Mr. Alexander didn’t give senators much time to question Ms. DeVos, but it was sufficient to reveal her near-total unfamiliarity with public education law, standards and even problems. A conservative ideologue, she fell back on most policy questions to an assertion that states should make their own rules, even on settled matters of federal law, like access for handicapped children.

She robotically refused to answer whether she would hold charter schools and other public schools equally accountable. She drew national ridicule when she rejected the notion of gun-free zones around schools, saying guns might come in handy for shooting “potential grizzlies” — an answer delivered to Senator Chris Murphy of Connecticut, where the Sandy Hook shooting occurred.

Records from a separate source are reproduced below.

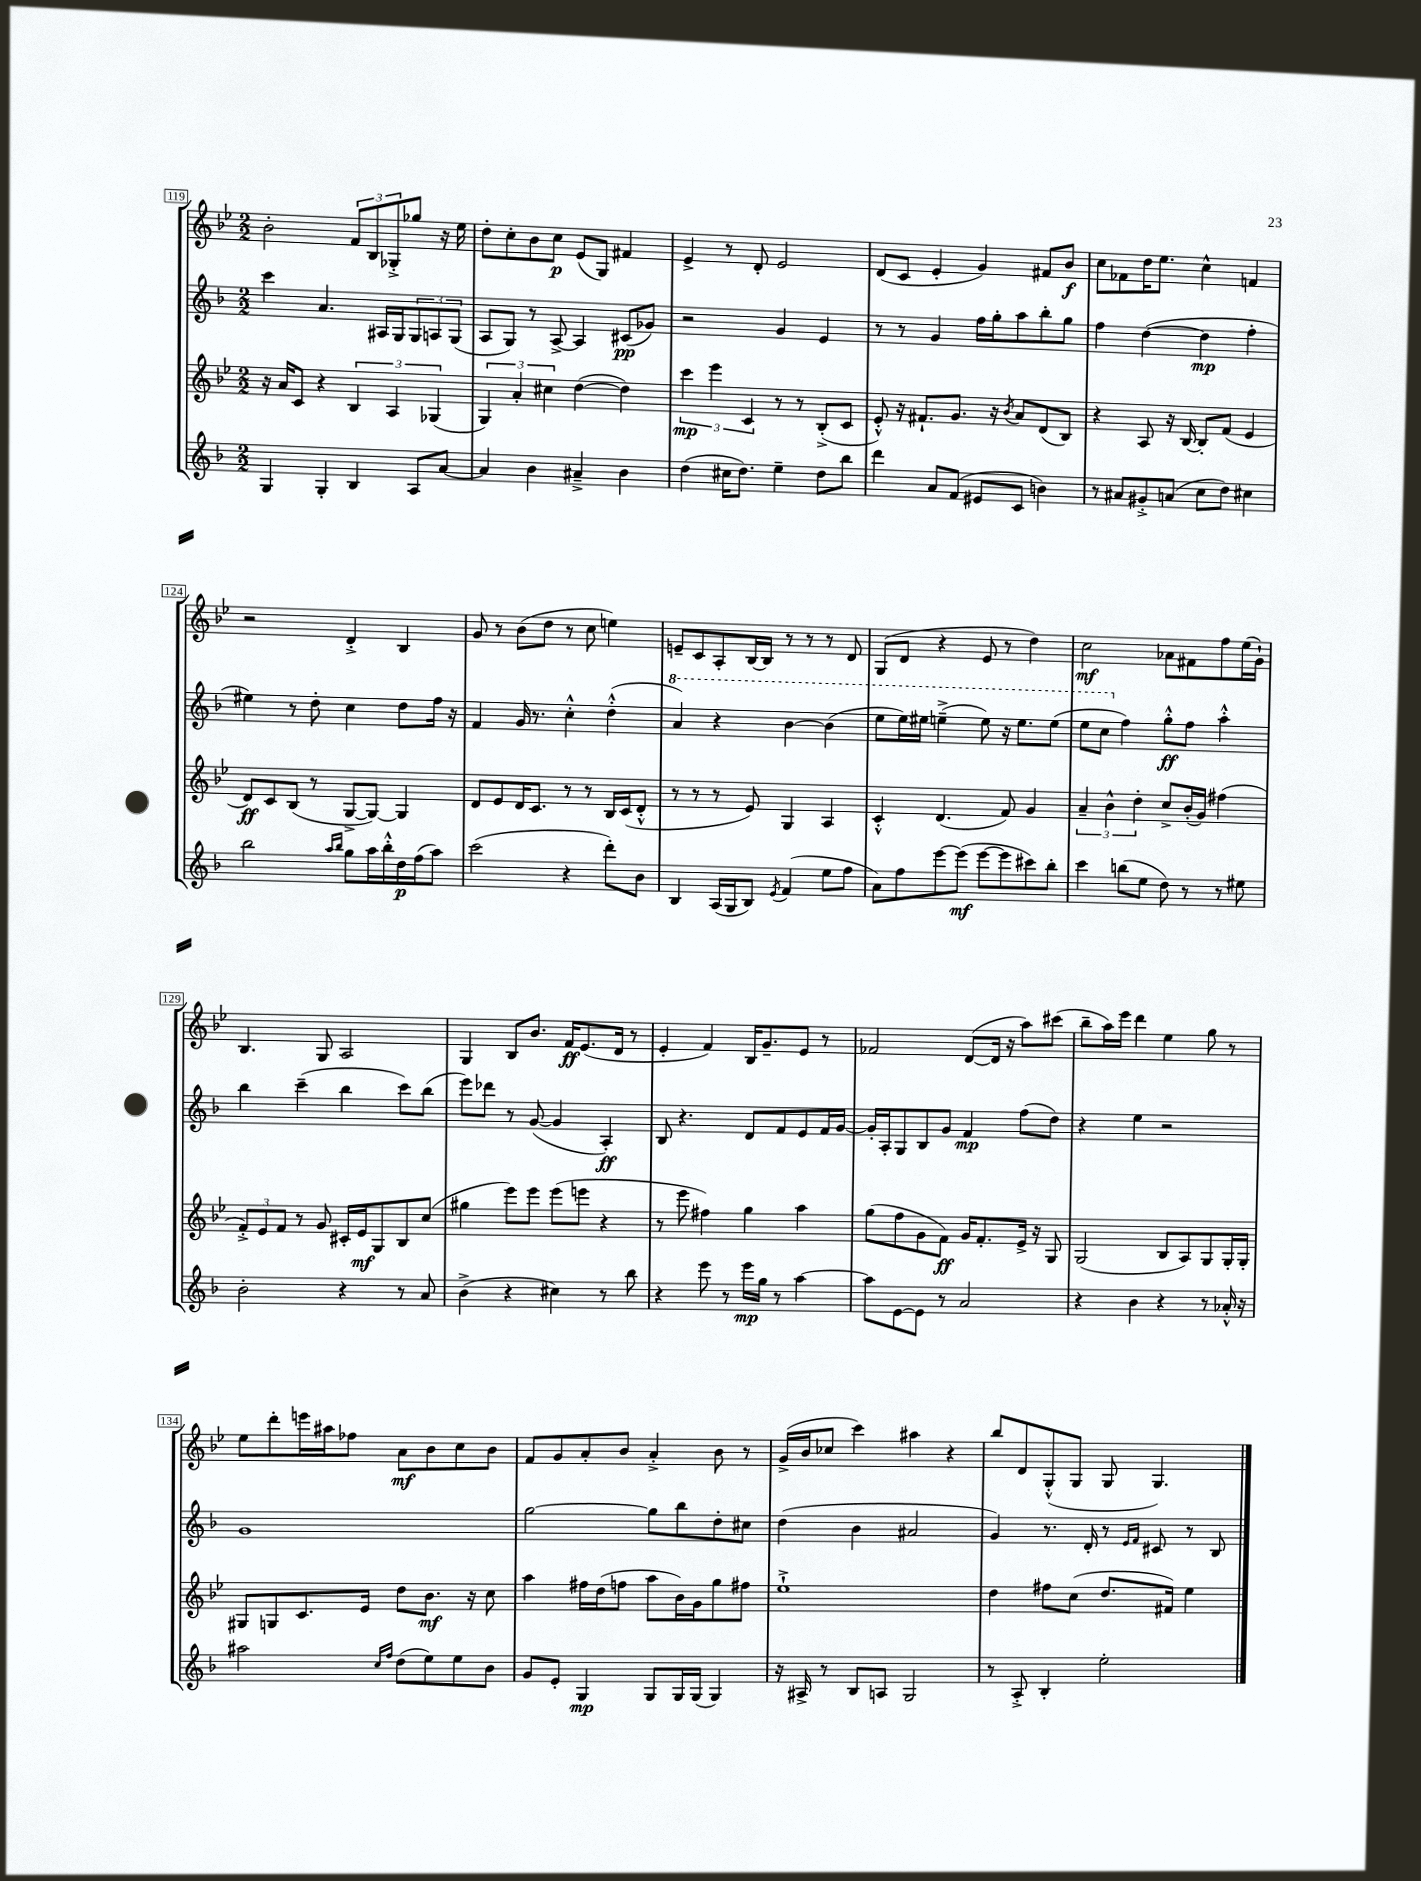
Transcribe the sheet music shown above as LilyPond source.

<<
\new StaffGroup <<
\new Staff = "s0" {
    \clef treble \key bes \major \numericTimeSignature \time 2/2
    bes'2-. \tuplet 3/2 { f'8 bes8 ges8-.-> } ges''8 r16 ees''16 |
    d''8-. c''8-. bes'8 c''8\p ees'8( g8) fis'4 |
    ees'4-> r8 d'8-. ees'2 |
    d'8( c'8 ees'4-. g'4) fis'8 bes'8\f |
    c''8 fes'8 d''16 ees''8. c''4-^ f'4 |
    r2 d'4-.-> bes4 |
    g'8 r8 bes'8( d''8 r8 c''8 e''4) |
    e'8-- c'8 a8-. bes16~ bes16 r8 r8 r8 d'8 |
    g8( d'8 r4 ees'8 r8 d''4) |
    c''2\mf aes'8 fis'8 f''8 ees''16( g'16-!) |
    bes4. g8 a2 |
    g4 bes8 bes'8. f'16\ff ees'8.( d'16 r8 |
    ees'4-. f'4) bes16 g'8.-- ees'8 r8 |
    fes'2 d'8~( d'16 r16 a''8) cis'''8( |
    bes''8-- a''16) ees'''16 d'''4 ees''4 g''8 r8 |
    ees''8 d'''8-. e'''16 ais''16 fes''8 a'8\mf bes'8 c''8 bes'8 |
    f'8 g'8 a'8-. bes'8 a'4-.-> bes'8 r8 |
    g'16->( bes'16 ces''8 c'''4) ais''4 r4 |
    bes''8 d'8 g8-.-^( g8 g8 g4.) \bar "|." |
}
\new Staff = "s1" {
    \clef treble \key f \major \numericTimeSignature \time 2/2
    c'''4 a'4. ais16 g16 \tuplet 3/2 { g8 a8 g8( } |
    a8 g8) r8 a8~-> a4 cis'8\pp( ges'8) |
    r2 g'4 e'4 |
    r8 r8 g'4 f''16 g''16-. a''8 bes''8-. g''8 |
    f''4 d''4~( d''4\mp f''4-. |
    eis''4) r8 d''8-. c''4 d''8 f''16 r16 |
    f'4 g'16 r8. c''4-.-^ d''4-.-^( |
    \ottava #1 a''4) r4 bes''4~ bes''4( |
    e'''8 e'''16) eis'''16 e'''4--->( e'''8) r16 e'''8. e'''8( |
    e'''8 c'''8 \ottava #0 f''4) g''8-.-^\ff f''8 a''4-.-^ |
    bes''4 c'''4--( bes''4 c'''8) bes''8( |
    e'''8) des'''8 r8 g'8~( g'4 a4-.\ff) |
    bes8 r4. d'8 f'8 e'8 f'16 g'16~ |
    g'16-. a16-. g8 bes8 g'8 f'4\mp f''8( d''8) |
    r4 e''4 r2 |
    g'1 |
    g''2~ g''8 bes''8 d''8-. cis''8 |
    d''4( bes'4 ais'2 |
    g'4) r8. d'16-. r8 \grace { e'16 f'16 } cis'8 r8 bes8 \bar "|." |
}
\new Staff = "s2" {
    \clef treble \key bes \major \numericTimeSignature \time 2/2
    r16 a'16 c'8 r4 \tuplet 3/2 { bes4 a4 ges4( } |
    \tuplet 3/2 { g4) a'4-. cis''4 } d''4~( d''4) |
    \tuplet 3/2 { c'''4\mp ees'''4 c'4 } r8 r8 bes8-.->( c'8 |
    ees'8-.-^) r16 fis'8.-! g'8. r16 \acciaccatura { bes'8 } a'8 d'8( bes8) |
    r4 a8 r16 bes16~ bes8-. f'8( ees'4 |
    d'8\ff) c'8 bes8( r8 g8~-> g8~) g4 |
    d'8 ees'8 d'16 c'8. r8 r8 bes16 c'16( d'8-.-^ |
    r8 r8 r8 ees'8) g4 a4 |
    c'4-.-^ d'4.( f'8) g'4 |
    \tuplet 3/2 { a'4-- bes'4-^ d''4-. } c''8-> bes'16-.( g'16) fis''4( |
    \tuplet 3/2 { f'8-.->) ees'8 f'8 } r8 g'8 cis'16-. ees'16\mf g8 bes8 c''8( |
    gis''4 ees'''8) ees'''8 ees'''8( e'''8 r4 |
    r8 ees'''8 fis''4) g''4 a''4 |
    g''8( f''8 g'8 f'8\ff) g'16 f'8.-. ees'16-> r16 g8 |
    g2( bes8 a8) g8 g16-. g16-. |
    gis8 g8 c'8. ees'16 d''8 bes'8.\mf r16 c''8 |
    a''4 fis''16 d''16( f''8 a''8 bes'16) g'16 g''8 fis''8 |
    ees''1-!-> |
    d''4 fis''8 c''8( d''8. fis'16) ees''4 \bar "|." |
}
\new Staff = "s3" {
    \clef treble \key f \major \numericTimeSignature \time 2/2
    g4 g4-. bes4 a8 a'8~ |
    a'4 bes'4 ais'4---> bes'4 |
    d''4( cis''16 d''8.) e''4-- d''8 bes''8 |
    d'''4 a'8 f'8( eis'8 c'8 b'4) |
    r8 ais'8 gis'8-.-> a'8( c''8 d''8) cis''4 |
    bes''2 \grace { a''16 bes''16 } g''8 a''16 bes''16-.-^ d''16\p f''16( a''8) |
    c'''2( r4 d'''8-.) bes'8 |
    bes4 a16( g16 bes8) \acciaccatura { e'8 } f'4( e''8 f''8 |
    a'8) f''8 e'''8~ e'''8\mf( e'''8~ e'''8 cis'''8) bes''8-. |
    c'''4 b''8( e''8 d''8) r8 r8 eis''8 |
    bes'2-. r4 r8 a'8 |
    bes'4->( r4 cis''4) r8 bes''8 |
    r4 e'''8 r8 e'''16\mp g''16 r8 a''4~ |
    a''8 e'8~ e'8 r8 a'2 |
    r4 bes'4 r4 r8 aes'16-.-^ r16 |
    ais''2 \grace { c''16 f''16 } d''8( e''8) e''8 bes'8 |
    g'8 e'8-. g4\mp g8 g16 g16( g4) |
    r16 ais16-> r8 bes8 a8 g2 |
    r8 a8-.-> bes4-. e''2-. \bar "|." |
}
>>
>>
\layout { \context { \Score currentBarNumber = #119 \override BarNumber.stencil = #(make-stencil-boxer 0.1 0.3 ly:text-interface::print) } }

Betsy DeVos’s nomination is not about making public education more effective, or helping publicly schooled children succeed; it’s about blowing up the system without a clue as to what comes next. Mr. Alexander was secretary of education himself, from 1991 to 1993, and he ran for president twice, speaking out against the influence of money in politics. And while he went way easy on Ms. DeVos in the hearings, he surely knows better than to place her in a job of such importance to the country’s future.

There are other bad cabinet nominees with credentials as dubious as Ms. DeVos’s whose possible ascension to high office should terrify any thoughtful Republican. Among those for whom final votes have yet to be held are Scott Pruitt, Tom Price and Steven Mnuchin, Mr. Trump’s picks for the Environmental Protection Agency, the Department of Health and Human Services, and the Treasury. Mr. Pruitt, who as Oklahoma attorney general repeatedly sued the agency he would now lead, showed his contempt for the Senate by repeatedly telling senators to go get the answers they wanted themselves, by filing records requests with the state of Oklahoma. Mr. Price has shown incredibly poor judgment by investing in health care stocks while writing and promoting legislation that would benefit those investments. Mr. Mnuchin, a Trump fund-raiser and financier, failed to disclose $100 million in personal assets as well as his role in an investment fund registered to an offshore tax haven.

The Senate’s constitutional duty to “advise and consent” on presidential nominations was intended by the founders to counter the wrong-headed populist impulses of the House. Voters should remind Republican senators that if they surrender to Mr. Trump on appointees so clearly unfit, they will be relinquishing a historic obligation and tarnishing themselves.